Why does the week affect GPS location?
Its like saying my garage, depending on the day, is either on the west of my home, separated only by a wall, or 10,000 miles south of my home, due to this rollover error.
No, its still one wall west of my home.
GPS devices determine their location by calculating the distance from multiple GPS satellites based on the time of arrival of timestamped messages. So, if you were really far away from one or more of the satellites relative to the others, then in theory their timestamped packets could arrive with a time difference more than a few seconds.
Of course that can't actually happen in normal circumstances since the entire set of GPS satellites is close together in earth orbit.
But it is possible that some extraterrestrials with a super sensitive GPS receiver that have a black hole between us and them could see radically different apparent path lengths to their receiver. No doubt they would figure out the discrepancy and not get lost on the way to Galactiburger in their hovercars.
The military "P" code is accurate to within fractions of a millimeter. It however is encoded. The encoding algorithm works on a week by week basis. There were 37 different algorithms created thus you could have 37 different weeks.
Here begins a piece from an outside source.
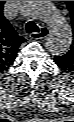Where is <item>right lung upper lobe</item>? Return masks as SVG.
Segmentation results:
<instances>
[{"mask_svg": "<svg viewBox=\"0 0 74 122\" xmlns=\"http://www.w3.org/2000/svg\"><path fill=\"white\" fill-rule=\"evenodd\" d=\"M4 3L5 1H0V72L7 70L13 64L19 46L26 41L4 17Z\"/></svg>", "mask_w": 74, "mask_h": 122, "instance_id": "obj_1", "label": "right lung upper lobe"}]
</instances>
This allowed for a full constellation of 24 satellites and a handful of ground stations.
Now you may ask why does this affect the non military "CA" code receivers. It has to do with time keeping in the ephemeris file. Each satellite sends out an ephemeris block of data. The ephemeris data block details how the satellites orbit varies from the ideal orbit it should be in. All satellites are affected by things like Solar wind and cosmic radiation. Thus they are not exactly where the should be. The week is broadcast along with other data in the ephemeris file and your receiver gets that information and uses it to calculate time as well as position. Hope this helps.
I'm not exactly sure how the GPS specs require that the time be stored, but apparently the week is part of that data structure.